When a VMware rep contacted me a year or two ago their signature in the email said "3495 Deer creek road", that address was burned into my soul as being HP for so long I instantly recognized it even though I hadn't heard/seen it in at least 15 years.

 

I think my father started out as an engineer somewhere in HP but later went on to sales, and lots of traveling around mexico/south america and later Asia, it's how I ended up in Beijing and Bangkok for a few years. He begged, pleaded with HP for what he said was at least a decade to open an office in Thailand, and when they finally did they offered it to him, and he ran it for a few years till the stress got to his health and he had to retire (he retired in Thailand and still lives there today).

 

HP had the luxury (I guess) of treating people much better "back in the day", these days not so much, I just saw a message on LinkedIn from a sales guy I know in Portland, apparently worked in the Autonomy group (I thought that was doing well?) ""

 

Sad..

 

Despite my father working for HP for so long, we didn't get our first computer until I want to say I was about 13, maybe 12. It was an HP Vectra 286/12 with 4MB RAM, 40MB HD and HP DOS 4.0 (oh what a horrible memory hog "PAM" was, I still remember Executive Memo Maker, wrote a lot of documents in that thing, don't remember much else though).

 

nate | ‎09-15-2012 12:26 AM

Oh and another bit of info, I went to high school with the grandson of the Hewletts, we were friends, well I was only in Palo Alto for my freshman year before I went back to Thailand. Never stayed in touch, writing letters was a PITA. I'll never forget what he told me when I asked him why was he taking Japanese when everyone else was taking Spanish (because it was easier).

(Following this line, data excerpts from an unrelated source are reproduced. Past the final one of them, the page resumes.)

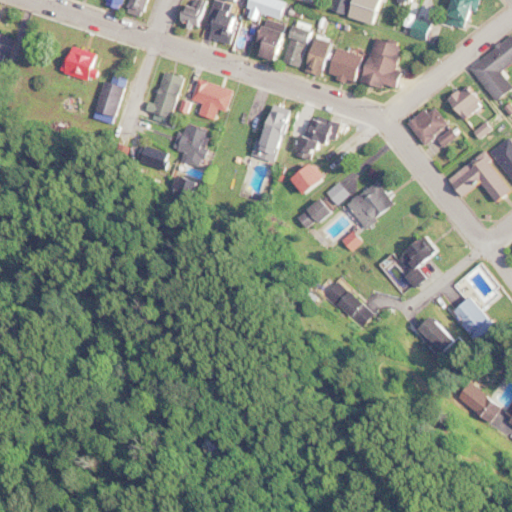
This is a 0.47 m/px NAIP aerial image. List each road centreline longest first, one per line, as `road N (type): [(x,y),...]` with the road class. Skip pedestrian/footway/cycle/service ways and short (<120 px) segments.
road 1 (residential): [(385,119),(43,0)]
road 2 (residential): [(511,276),(385,119)]
road 3 (residential): [(385,119),(511,17)]
road 4 (residential): [(129,135),(171,0)]
road 5 (residential): [(424,310),(511,225)]
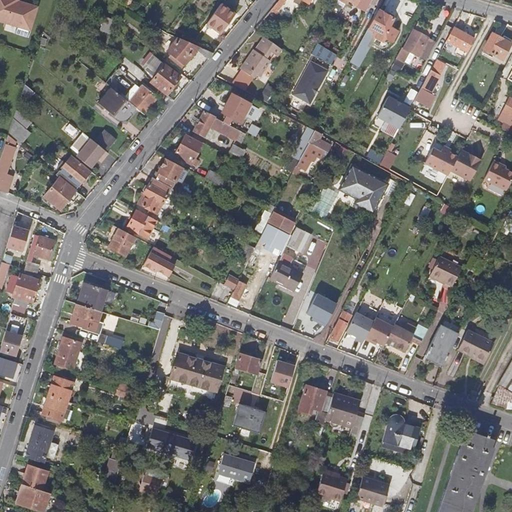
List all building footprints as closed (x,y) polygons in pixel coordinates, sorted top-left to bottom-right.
[(0,0),(0,20),(18,25),(31,29),(38,6),(19,1),(17,0),(0,0)] [(352,28),(364,34),(376,12),(380,3),(374,0),(372,0),(363,17),(359,15),(352,28)] [(221,1),(207,21),(222,32),(236,12),(221,1)] [(391,20),(376,12),(364,34),(357,46),(364,50),(370,41),(378,46),(381,41),(389,45),(395,34),(390,31),(392,27),(388,25),(391,20)] [(31,29),(18,25),(16,30),(30,34),(31,29)] [(448,41),(455,45),(467,52),(473,40),(454,30),(448,41)] [(403,51),(400,49),(394,61),(401,65),(407,54),(414,57),(424,39),(413,33),(403,51)] [(503,39),(494,34),(485,48),(504,59),(510,47),(502,42),(503,39)] [(196,50),(199,46),(179,38),(168,51),(171,53),(185,64),(196,50)] [(279,58),(283,52),(264,38),(259,44),(258,44),(253,50),(255,52),(250,58),(249,57),(240,69),(249,76),(251,73),(255,75),(258,78),(270,61),(269,61),(274,55),(279,58)] [(455,45),(448,41),(444,48),(451,51),(455,45)] [(319,42),(313,52),(332,64),(338,54),(319,42)] [(213,52),(199,46),(196,50),(209,58),(213,52)] [(185,64),(171,53),(169,56),(182,67),(185,64)] [(437,58),(432,68),(441,73),(446,63),(437,58)] [(310,61),(292,95),(310,104),(327,70),(310,61)] [(165,64),(152,81),(167,92),(180,76),(165,64)] [(110,86),(123,96),(134,83),(116,68),(105,82),(110,86)] [(441,75),(431,70),(422,86),(417,94),(427,99),(430,94),(441,75)] [(141,83),(127,100),(144,114),(158,96),(141,83)] [(113,113),(125,99),(123,96),(110,86),(97,100),(113,113)] [(229,106),(221,121),(235,129),(249,104),(231,94),(226,104),(229,106)] [(503,122),(511,126),(511,97),(509,95),(497,119),(503,122)] [(399,128),(411,106),(404,102),(403,104),(388,96),(377,116),(399,128)] [(27,129),(33,122),(17,109),(8,135),(22,145),(32,134),(27,129)] [(235,140),(239,132),(235,129),(221,121),(214,117),(205,112),(194,132),(204,137),(210,126),(235,140)] [(511,126),(503,122),(500,129),(511,134),(511,126)] [(300,140),(306,143),(312,131),(307,128),(300,140)] [(314,147),(321,134),(313,130),(312,131),(306,143),(314,147)] [(105,131),(96,143),(106,151),(115,139),(105,131)] [(90,138),(82,132),(71,145),(79,151),(90,138)] [(186,136),(176,155),(193,164),(203,145),(186,136)] [(106,151),(96,143),(90,138),(79,151),(76,155),(91,168),(98,160),(101,157),(104,160),(109,153),(106,151)] [(322,140),(317,149),(326,153),(330,144),(322,140)] [(449,152),(451,149),(436,141),(431,150),(439,154),(442,148),(449,152)] [(14,146),(6,143),(0,159),(0,187),(7,191),(13,174),(10,173),(11,169),(7,168),(14,146)] [(305,172),(317,149),(314,147),(306,143),(297,161),(295,167),(305,172)] [(244,150),(233,144),(228,152),(239,158),(244,150)] [(425,162),(448,175),(450,170),(458,156),(449,152),(442,148),(439,154),(431,150),(425,162)] [(348,152),(341,149),(337,155),(344,159),(348,152)] [(481,159),(461,149),(458,156),(450,170),(470,181),(481,159)] [(388,150),(382,163),(390,167),(397,154),(388,150)] [(72,156),(56,175),(60,177),(75,190),(91,171),(72,156)] [(156,173),(153,179),(172,189),(183,168),(167,159),(159,175),(156,173)] [(387,182),(353,164),(341,187),(359,196),(357,200),(374,209),(387,182)] [(505,194),(511,180),(511,176),(504,172),(499,170),(500,167),(493,164),(483,183),(505,194)] [(291,170),(284,166),(280,173),(286,177),(291,170)] [(235,183),(209,169),(206,176),(205,176),(204,177),(231,191),(235,183)] [(73,202),(80,194),(75,190),(60,177),(45,194),(61,208),(69,199),(73,202)] [(159,214),(172,189),(153,179),(139,204),(159,214)] [(254,229),(261,233),(266,224),(267,223),(271,214),(263,209),(254,229)] [(147,237),(156,220),(139,211),(130,228),(147,237)] [(294,224),(272,212),(271,214),(267,223),(289,234),(293,226),(294,224)] [(273,248),(280,252),(288,236),(266,224),(261,233),(260,237),(266,240),(260,252),(266,254),(267,252),(270,254),(273,248)] [(9,239),(24,244),(29,230),(13,225),(9,239)] [(296,250),(305,232),(296,227),(287,245),(296,250)] [(126,258),(136,238),(120,229),(109,249),(126,258)] [(29,254),(35,256),(40,238),(35,236),(29,254)] [(35,256),(50,260),(55,242),(41,237),(40,238),(35,256)] [(247,245),(237,264),(244,268),(254,249),(247,245)] [(171,256),(154,247),(143,266),(151,270),(152,268),(169,277),(175,266),(168,262),(171,256)] [(3,261),(10,263),(12,255),(5,253),(3,261)] [(461,269),(439,257),(429,276),(439,281),(440,280),(452,286),(461,269)] [(39,265),(27,260),(24,269),(37,273),(39,265)] [(293,288),(295,289),(303,275),(278,261),(270,276),(286,284),(285,287),(291,290),(293,288)] [(11,264),(2,262),(0,268),(0,287),(4,288),(11,264)] [(10,313),(12,314),(23,317),(27,302),(31,303),(38,280),(19,274),(11,297),(15,298),(10,313)] [(233,290),(238,281),(229,277),(225,285),(233,290)] [(245,284),(238,280),(238,281),(233,290),(231,295),(238,299),(245,284)] [(83,284),(76,305),(98,312),(101,302),(111,305),(112,301),(114,294),(83,284)] [(247,298),(254,302),(259,293),(252,289),(247,298)] [(326,325),(337,303),(317,293),(307,313),(319,319),(318,321),(326,325)] [(482,296),(475,309),(482,312),(488,299),(482,296)] [(96,322),(99,313),(98,312),(76,305),(70,325),(86,330),(86,333),(98,337),(102,324),(96,322)] [(149,322),(147,328),(160,332),(165,313),(158,311),(154,324),(149,322)] [(355,337),(362,341),(364,338),(374,321),(356,311),(350,321),(345,330),(352,334),(353,332),(357,334),(356,336),(355,337)] [(15,355),(27,318),(23,317),(12,314),(0,351),(15,355)] [(331,336),(339,341),(345,330),(350,321),(342,317),(331,336)] [(385,341),(393,326),(375,317),(374,321),(364,338),(371,341),(372,339),(377,341),(383,344),(385,341)] [(410,338),(420,343),(428,327),(417,321),(415,325),(407,321),(405,324),(401,322),(400,325),(394,322),(393,326),(385,341),(404,350),(410,338)] [(425,353),(443,362),(457,333),(440,324),(425,353)] [(457,350),(484,364),(494,344),(467,330),(457,350)] [(98,337),(96,343),(119,351),(121,344),(98,337)] [(62,339),(54,366),(71,371),(79,345),(62,339)] [(168,374),(195,382),(202,358),(175,349),(168,374)] [(255,373),(259,360),(239,353),(235,367),(255,373)] [(0,374),(12,379),(17,363),(0,357),(0,374)] [(511,357),(496,384),(506,390),(511,380),(511,357)] [(202,358),(195,382),(214,387),(221,363),(202,358)] [(276,361),(269,381),(287,387),(294,364),(287,361),(286,365),(282,364),(281,362),(276,361)] [(53,378),(47,396),(67,403),(72,384),(53,378)] [(228,380),(221,403),(228,405),(235,382),(228,380)] [(318,423),(323,424),(324,421),(333,393),(305,384),(298,409),(309,413),(311,406),(322,409),(318,423)] [(359,401),(333,393),(324,421),(334,423),(332,432),(349,437),(347,440),(356,443),(364,417),(355,415),(356,411),(359,401)] [(66,421),(71,404),(67,403),(47,396),(42,415),(61,421),(61,420),(66,421)] [(231,425),(257,433),(264,412),(238,404),(231,425)] [(414,441),(420,420),(402,415),(403,412),(402,409),(400,408),(397,407),(395,408),(393,409),(392,411),(385,432),(414,441)] [(34,427),(27,452),(45,457),(52,432),(34,427)] [(147,446),(190,459),(196,440),(152,427),(147,446)] [(458,433),(434,511),(463,511),(485,441),(458,433)] [(222,454),(216,473),(248,483),(253,463),(222,454)] [(116,478),(121,460),(110,457),(105,475),(116,478)] [(26,467),(21,486),(38,491),(44,473),(26,467)] [(332,474),(323,472),(315,497),(330,501),(331,498),(340,500),(345,480),(332,476),(332,474)] [(142,483),(160,488),(162,479),(145,474),(142,483)] [(388,483),(362,476),(356,496),(382,504),(388,483)] [(159,492),(160,488),(142,483),(141,487),(159,492)] [(40,511),(44,511),(50,495),(38,491),(21,486),(15,504),(25,508),(40,511)]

He said "My father says it's the business language of the future".

 

I guess a lot of people believed that back then much like many think Chinese is the language of the future. China is certainly doing it's part in trying to encourage that belief!

| ‎09-24-2012 03:37 PM

Hey Nate -

 

I've often found myself complaining about the HP of the old days and now.  I remember being in our Fullerton office in the late 80's and they took donuts away. I was not happy.  But it was a smaller company - I think HP was less than 75,000 people when I started. 

 

That said, the world changed, economics changed, technology changed, investor expectations changed.  Some change at HP was needed or it would have died 15 years ago.  I think some of the previous CEO's (Mr. Hurd, Ms. Fiorina) did more damage to the culture than good. 

 

All that said, the bottom line for me is that it's still a pretty great place to work; in fact HP recently offered an early retirement program that I qualified for AND I got a call from a competitor asking me to come work for them but I said no because I'm really excited about the potential at HP.